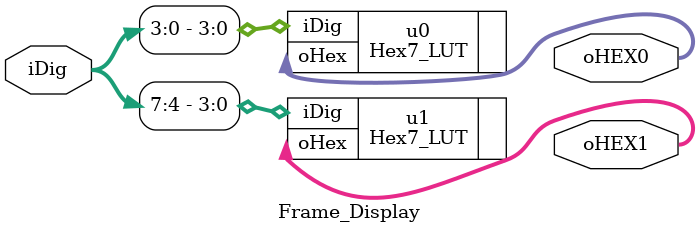
<source format=v>

module Hex_LUT(
	input			[3:0]	iDig,

	output reg	[6:0]	oHex
);

always @(iDig)
begin
		case(iDig)
		4'h1: oHex = 7'b1111001;	// ---t----
		4'h2: oHex = 7'b0100100; 	// |	  |
		4'h3: oHex = 7'b0110000; 	// lt	 rt
		4'h4: oHex = 7'b0011001; 	// |	  |
		4'h5: oHex = 7'b0010010; 	// ---m----
		4'h6: oHex = 7'b0000010; 	// |	  |
		4'h7: oHex = 7'b1111000; 	// lb	 rb
		4'h8: oHex = 7'b0000000; 	// |	  |
		4'h9: oHex = 7'b0011000; 	// ---b----
		4'ha: oHex = 7'b0001000;
		4'hb: oHex = 7'b0000011;
		4'hc: oHex = 7'b1000110;
		4'hd: oHex = 7'b0100001;
		4'he: oHex = 7'b0000110;
		4'hf: oHex = 7'b0001110;
		4'h0: oHex = 7'b1000000;
		endcase
end

endmodule

module Frame_Display (
	input		[7:0]	iDig,
	
	output	[6:0]		oHEX0,
	output	[6:0]		oHEX1
);

Hex7_LUT	u0
(
	.oHex(oHEX0),
	.iDig(iDig[3:0])
);

Hex7_LUT	u1
(
	.oHex(oHEX1),
	.iDig(iDig[7:4])
);

endmodule


</source>
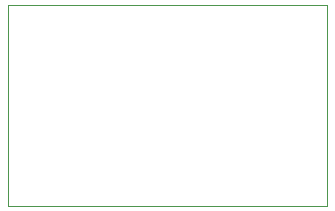
<source format=gbr>
%TF.GenerationSoftware,KiCad,Pcbnew,9.0.6-9.0.6~ubuntu22.04.1*%
%TF.CreationDate,2026-02-12T12:00:21+09:00*%
%TF.ProjectId,usb_typec_serial_insulation_adum1412,7573625f-7479-4706-9563-5f7365726961,V1.0*%
%TF.SameCoordinates,Original*%
%TF.FileFunction,Profile,NP*%
%FSLAX46Y46*%
G04 Gerber Fmt 4.6, Leading zero omitted, Abs format (unit mm)*
G04 Created by KiCad (PCBNEW 9.0.6-9.0.6~ubuntu22.04.1) date 2026-02-12 12:00:21*
%MOMM*%
%LPD*%
G01*
G04 APERTURE LIST*
%TA.AperFunction,Profile*%
%ADD10C,0.050000*%
%TD*%
G04 APERTURE END LIST*
D10*
X128000000Y-106000000D02*
X128000000Y-89000000D01*
X155000000Y-89000000D02*
X155000000Y-106000000D01*
X155000000Y-106000000D02*
X128000000Y-106000000D01*
X128000000Y-89000000D02*
X155000000Y-89000000D01*
M02*

</source>
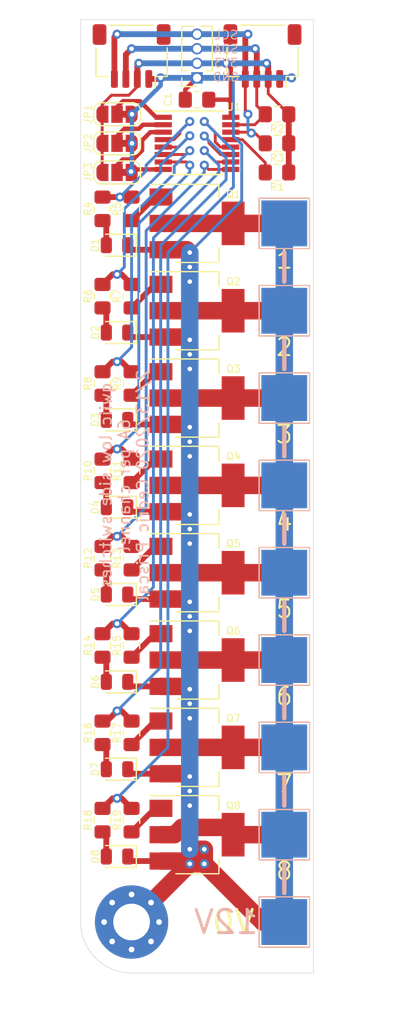
<source format=kicad_pcb>
(kicad_pcb (version 20221018) (generator pcbnew)

  (general
    (thickness 1.6)
  )

  (paper "A4")
  (layers
    (0 "F.Cu" signal)
    (31 "B.Cu" signal)
    (32 "B.Adhes" user "B.Adhesive")
    (33 "F.Adhes" user "F.Adhesive")
    (34 "B.Paste" user)
    (35 "F.Paste" user)
    (36 "B.SilkS" user "B.Silkscreen")
    (37 "F.SilkS" user "F.Silkscreen")
    (38 "B.Mask" user)
    (39 "F.Mask" user)
    (40 "Dwgs.User" user "User.Drawings")
    (41 "Cmts.User" user "User.Comments")
    (42 "Eco1.User" user "User.Eco1")
    (43 "Eco2.User" user "User.Eco2")
    (44 "Edge.Cuts" user)
    (45 "Margin" user)
    (46 "B.CrtYd" user "B.Courtyard")
    (47 "F.CrtYd" user "F.Courtyard")
    (48 "B.Fab" user)
    (49 "F.Fab" user)
  )

  (setup
    (pad_to_mask_clearance 0.051)
    (solder_mask_min_width 0.25)
    (grid_origin 44.45 64.77)
    (pcbplotparams
      (layerselection 0x00010fc_ffffffff)
      (plot_on_all_layers_selection 0x0000000_00000000)
      (disableapertmacros false)
      (usegerberextensions false)
      (usegerberattributes false)
      (usegerberadvancedattributes false)
      (creategerberjobfile false)
      (dashed_line_dash_ratio 12.000000)
      (dashed_line_gap_ratio 3.000000)
      (svgprecision 4)
      (plotframeref false)
      (viasonmask false)
      (mode 1)
      (useauxorigin false)
      (hpglpennumber 1)
      (hpglpenspeed 20)
      (hpglpendiameter 15.000000)
      (dxfpolygonmode true)
      (dxfimperialunits true)
      (dxfusepcbnewfont true)
      (psnegative false)
      (psa4output false)
      (plotreference true)
      (plotvalue true)
      (plotinvisibletext false)
      (sketchpadsonfab false)
      (subtractmaskfromsilk false)
      (outputformat 1)
      (mirror false)
      (drillshape 1)
      (scaleselection 1)
      (outputdirectory "")
    )
  )

  (net 0 "")
  (net 1 "GND")
  (net 2 "+3V3")
  (net 3 "Net-(D1-Pad2)")
  (net 4 "Net-(D2-Pad2)")
  (net 5 "Net-(D3-Pad2)")
  (net 6 "Net-(D4-Pad2)")
  (net 7 "Net-(D5-Pad2)")
  (net 8 "Net-(D6-Pad2)")
  (net 9 "Net-(D7-Pad2)")
  (net 10 "Net-(D8-Pad2)")
  (net 11 "SCL")
  (net 12 "SDA")
  (net 13 "/sheet5E4641D8/OUT")
  (net 14 "/sheet5E4641DC/OUT")
  (net 15 "/sheet5E464744/OUT")
  (net 16 "/sheet5E464748/OUT")
  (net 17 "/sheet5E46474C/OUT")
  (net 18 "/sheet5E464750/OUT")
  (net 19 "/switch-lowside-6a/OUT")
  (net 20 "/sheet5E464087/OUT")
  (net 21 "Net-(JP1-Pad2)")
  (net 22 "Net-(JP2-Pad2)")
  (net 23 "Net-(JP3-Pad2)")
  (net 24 "Net-(Q1-Pad1)")
  (net 25 "Net-(Q2-Pad1)")
  (net 26 "Net-(Q3-Pad1)")
  (net 27 "Net-(Q4-Pad1)")
  (net 28 "Net-(Q5-Pad1)")
  (net 29 "Net-(Q6-Pad1)")
  (net 30 "Net-(Q7-Pad1)")
  (net 31 "Net-(Q8-Pad1)")
  (net 32 "Net-(R1-Pad2)")
  (net 33 "/switch-lowside-6a/IN")
  (net 34 "/sheet5E464087/IN")
  (net 35 "/sheet5E4641D8/IN")
  (net 36 "/sheet5E4641DC/IN")
  (net 37 "/sheet5E464744/IN")
  (net 38 "/sheet5E464748/IN")
  (net 39 "/sheet5E46474C/IN")
  (net 40 "/sheet5E464750/IN")
  (net 41 "Net-(J12-Pad1)")

  (footprint "Capacitor_SMD:C_0805_2012Metric_Pad1.15x1.40mm_HandSolder" (layer "F.Cu") (at 54.61 71.755 180))

  (footprint "LED_SMD:LED_0805_2012Metric" (layer "F.Cu") (at 47.625 84.455 180))

  (footprint "LED_SMD:LED_0805_2012Metric" (layer "F.Cu") (at 47.625 92.075 180))

  (footprint "LED_SMD:LED_0805_2012Metric" (layer "F.Cu") (at 47.625 99.695 180))

  (footprint "LED_SMD:LED_0805_2012Metric" (layer "F.Cu") (at 47.625 107.315 180))

  (footprint "LED_SMD:LED_0805_2012Metric" (layer "F.Cu") (at 47.625 114.935 180))

  (footprint "LED_SMD:LED_0805_2012Metric" (layer "F.Cu") (at 47.625 122.555 180))

  (footprint "LED_SMD:LED_0805_2012Metric" (layer "F.Cu") (at 47.625 130.175 180))

  (footprint "LED_SMD:LED_0805_2012Metric" (layer "F.Cu") (at 47.625 137.795 180))

  (footprint "Connector_JST:JST_SH_SM04B-SRSS-TB_1x04-1MP_P1.00mm_Horizontal" (layer "F.Cu") (at 48.895 67.945 180))

  (footprint "TestPoint:TestPoint_Pad_4.0x4.0mm" (layer "F.Cu") (at 62.23 97.79))

  (footprint "TestPoint:TestPoint_Pad_4.0x4.0mm" (layer "F.Cu") (at 62.23 105.41))

  (footprint "TestPoint:TestPoint_Pad_4.0x4.0mm" (layer "F.Cu") (at 62.23 113.03))

  (footprint "TestPoint:TestPoint_Pad_4.0x4.0mm" (layer "F.Cu") (at 62.23 120.65))

  (footprint "TestPoint:TestPoint_Pad_4.0x4.0mm" (layer "F.Cu") (at 62.23 128.27))

  (footprint "TestPoint:TestPoint_Pad_4.0x4.0mm" (layer "F.Cu") (at 62.23 135.89))

  (footprint "TestPoint:TestPoint_Pad_4.0x4.0mm" (layer "F.Cu") (at 62.23 82.55))

  (footprint "TestPoint:TestPoint_Pad_4.0x4.0mm" (layer "F.Cu") (at 62.23 90.17))

  (footprint "Jumper:SolderJumper-3_P1.3mm_Bridged12_RoundedPad1.0x1.5mm_NumberLabels" (layer "F.Cu") (at 47.625 73.025 180))

  (footprint "Jumper:SolderJumper-3_P1.3mm_Bridged12_RoundedPad1.0x1.5mm_NumberLabels" (layer "F.Cu") (at 47.625 75.565 180))

  (footprint "Jumper:SolderJumper-3_P1.3mm_Bridged12_RoundedPad1.0x1.5mm_NumberLabels" (layer "F.Cu") (at 47.625 78.105 180))

  (footprint "Package_TO_SOT_SMD:SOT-223" (layer "F.Cu") (at 54.61 82.55))

  (footprint "Package_TO_SOT_SMD:SOT-223" (layer "F.Cu") (at 54.61 90.17))

  (footprint "Package_TO_SOT_SMD:SOT-223" (layer "F.Cu") (at 54.61 97.79))

  (footprint "Package_TO_SOT_SMD:SOT-223" (layer "F.Cu") (at 54.61 105.41))

  (footprint "Package_TO_SOT_SMD:SOT-223" (layer "F.Cu") (at 54.61 113.03))

  (footprint "Package_TO_SOT_SMD:SOT-223" (layer "F.Cu") (at 54.61 120.65))

  (footprint "Package_TO_SOT_SMD:SOT-223" (layer "F.Cu") (at 54.61 128.27))

  (footprint "Package_TO_SOT_SMD:SOT-223" (layer "F.Cu") (at 54.61 135.89))

  (footprint "Resistor_SMD:R_0805_2012Metric_Pad1.15x1.40mm_HandSolder" (layer "F.Cu") (at 61.595 78.105 180))

  (footprint "Resistor_SMD:R_0805_2012Metric_Pad1.15x1.40mm_HandSolder" (layer "F.Cu") (at 61.595 73.025 180))

  (footprint "Resistor_SMD:R_0805_2012Metric_Pad1.15x1.40mm_HandSolder" (layer "F.Cu") (at 61.595 75.565 180))

  (footprint "Resistor_SMD:R_0805_2012Metric_Pad1.15x1.40mm_HandSolder" (layer "F.Cu") (at 46.355 81.28 90))

  (footprint "Resistor_SMD:R_0805_2012Metric_Pad1.15x1.40mm_HandSolder" (layer "F.Cu") (at 48.895 81.28 90))

  (footprint "Resistor_SMD:R_0805_2012Metric_Pad1.15x1.40mm_HandSolder" (layer "F.Cu") (at 46.355 88.9 90))

  (footprint "Resistor_SMD:R_0805_2012Metric_Pad1.15x1.40mm_HandSolder" (layer "F.Cu") (at 48.895 88.9 90))

  (footprint "Resistor_SMD:R_0805_2012Metric_Pad1.15x1.40mm_HandSolder" (layer "F.Cu") (at 46.355 96.52 90))

  (footprint "Resistor_SMD:R_0805_2012Metric_Pad1.15x1.40mm_HandSolder" (layer "F.Cu") (at 48.895 96.52 90))

  (footprint "Resistor_SMD:R_0805_2012Metric_Pad1.15x1.40mm_HandSolder" (layer "F.Cu") (at 46.355 104.14 90))

  (footprint "Resistor_SMD:R_0805_2012Metric_Pad1.15x1.40mm_HandSolder" (layer "F.Cu") (at 48.895 104.14 90))

  (footprint "Resistor_SMD:R_0805_2012Metric_Pad1.15x1.40mm_HandSolder" (layer "F.Cu") (at 46.355 111.76 90))

  (footprint "Resistor_SMD:R_0805_2012Metric_Pad1.15x1.40mm_HandSolder" (layer "F.Cu") (at 48.895 111.76 90))

  (footprint "Resistor_SMD:R_0805_2012Metric_Pad1.15x1.40mm_HandSolder" (layer "F.Cu") (at 46.355 119.38 90))

  (footprint "Resistor_SMD:R_0805_2012Metric_Pad1.15x1.40mm_HandSolder" (layer "F.Cu") (at 48.895 119.38 90))

  (footprint "Resistor_SMD:R_0805_2012Metric_Pad1.15x1.40mm_HandSolder" (layer "F.Cu") (at 46.355 127 90))

  (footprint "Resistor_SMD:R_0805_2012Metric_Pad1.15x1.40mm_HandSolder" (layer "F.Cu") (at 48.895 127 90))

  (footprint "Resistor_SMD:R_0805_2012Metric_Pad1.15x1.40mm_HandSolder" (layer "F.Cu") (at 46.355 134.62 90))

  (footprint "Resistor_SMD:R_0805_2012Metric_Pad1.15x1.40mm_HandSolder" (layer "F.Cu") (at 48.895 134.62 90))

  (footprint "Package_SO:TSSOP-16_4.4x5mm_P0.65mm" (layer "F.Cu") (at 54.61 75.565))

  (footprint "Connector_JST:JST_SH_SM04B-SRSS-TB_1x04-1MP_P1.00mm_Horizontal" (layer "F.Cu") (at 60.325 67.945 180))

  (footprint "TestPoint:TestPoint_Pad_4.0x4.0mm" (layer "F.Cu") (at 62.23 143.51))

  (footprint "Connector_PinSocket_1.27mm:PinSocket_1x04_P1.27mm_Vertical" (layer "F.Cu") (at 54.61 69.85 180))

  (footprint "MountingHole:MountingHole_3.2mm_M3_Pad_Via" (layer "F.Cu") (at 48.895 143.51))

  (footprint "TestPoint:TestPoint_Pad_4.0x4.0mm" (layer "B.Cu") (at 62.23 82.55))

  (footprint "TestPoint:TestPoint_Pad_4.0x4.0mm" (layer "B.Cu") (at 62.23 90.17))

  (footprint "TestPoint:TestPoint_Pad_4.0x4.0mm" (layer "B.Cu") (at 62.23 105.41))

  (footprint "TestPoint:TestPoint_Pad_4.0x4.0mm" (layer "B.Cu") (at 62.23 97.79))

  (footprint "TestPoint:TestPoint_Pad_4.0x4.0mm" (layer "B.Cu") (at 62.23 113.03))

  (footprint "TestPoint:TestPoint_Pad_4.0x4.0mm" (layer "B.Cu") (at 62.23 120.65))

  (footprint "TestPoint:TestPoint_Pad_4.0x4.0mm" (layer "B.Cu") (at 62.23 128.27))

  (footprint "TestPoint:TestPoint_Pad_4.0x4.0mm" (layer "B.Cu") (at 62.23 135.89))

  (footprint "TestPoint:TestPoint_Pad_4.0x4.0mm" (layer "B.Cu")
    (tstamp 00000000-0000-0000-0000-00005e4697a4)
    (at 62.23 143.51)
    (descr "SMD rectangular pad as test Point, square 4.0mm side length")
    (tags "test point SMD pad rectangle square")
    (path "/00000000-0000-0000-0000-00005e4c850d")
    (attr exclude_from_pos_files exclude_from_bom)
    (fp_text reference "J20" (at 0 2.898) (layer "B.SilkS") hide
        (effects (font (size 1 1) (thickness 0.15)) (justify mirror))
      (tstamp 6c2c035b-e70c-4e19-bfb8-033adce8b5a5)
    )
    (fp_text value "Conn_01x01" (at 0 -3.1) (layer "B.Fab")
        (effects (font (size 1 1) (thickness 0.15)) (justify mirror))
      (tstamp 67991740-9aec-497f-acec-d2da5215d2a5)
    )
    (fp_text user "${REFERENCE}" (at 0 2.9) (layer "B.Fab")
        (effects (font (size 1 1) (thickness 0.15)) (justify mirror))
      (tstamp 2f3c57a4-b661-4bec-ac8e-5dec3f442f7c)
    )
    (fp_line (start -2.2 -2.2) (end -2.2 2.2)
      (stroke (width 0.12) (type solid)) (layer "B.SilkS") (tstamp 6a033ce2-2b5c-4d0d-a3ea-222a18d57ea7))
    (fp_line (start -2.2 2.2) (end 2.2 2.2)
      (stroke (width 0.12) (type solid)) (layer "B.SilkS") (tstamp 5fc90553-bdab-47e5-9a33-eac07197a2be))
    (fp_line (start 2.2 -2.2) (end -2.2 -2.2)
      (stroke (width 0.12) (type solid)) (layer "B.SilkS") (tstamp 3b20054d-ac16-4b94-8bf3-52ff669ae9b3))
    (fp_line (start 2.2 2.2) (end 2.2 -2.2)
      (stroke (width 0.12) (type solid)) (layer "B.SilkS") (tstamp 0022f447-c3ee-4eb0-ad21-f8b203c42d27))
    (fp_line (start -2.5 2.5) (end -2.5 -2.5)
      (stroke (width 0.05) (type solid)) (layer "B.CrtYd") (tstamp f83fbc8f-292c-4895-8807-d0c739e15f8b))
    (fp_line (start -2.5 2.5) (end 2.5 2.5)
      (stroke (width 0.05) (type solid)) (layer "B.CrtYd") (tstamp 1167a38c-4292-43da-86ad-b7cd50dd812b))
    (fp_line (start 2.5 -2.5) (end -2.5 -2.5)
      (stroke (width 0.05) (type solid)) (layer "B.CrtYd") (tstamp 2bb67cd2-44ef-4780-b73c-0a70bf1509a7))
    (fp_line (start 2.5 -2.5) (end 2.5 2.5)
      (stroke (width 0.05) (type solid)) (layer "B.CrtYd") (tstamp 9911e5be-0cb9-4ed9-9501-3c6cda445b84))
    (pad "1" smd rect (at 0 0) (size 4 4) (layers "B.Cu" "B.Mask")
      
... [55748 chars truncated]
</source>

════════════════════

__What you are asked to do__
Locate all lines in the listing above with the word "true" and copy them.

__Solved problem__
      (dxfpolygonmode true)
      (dxfimperialunits true)
      (dxfusepcbnewfont true)
      (plotreference true)
      (plotvalue true)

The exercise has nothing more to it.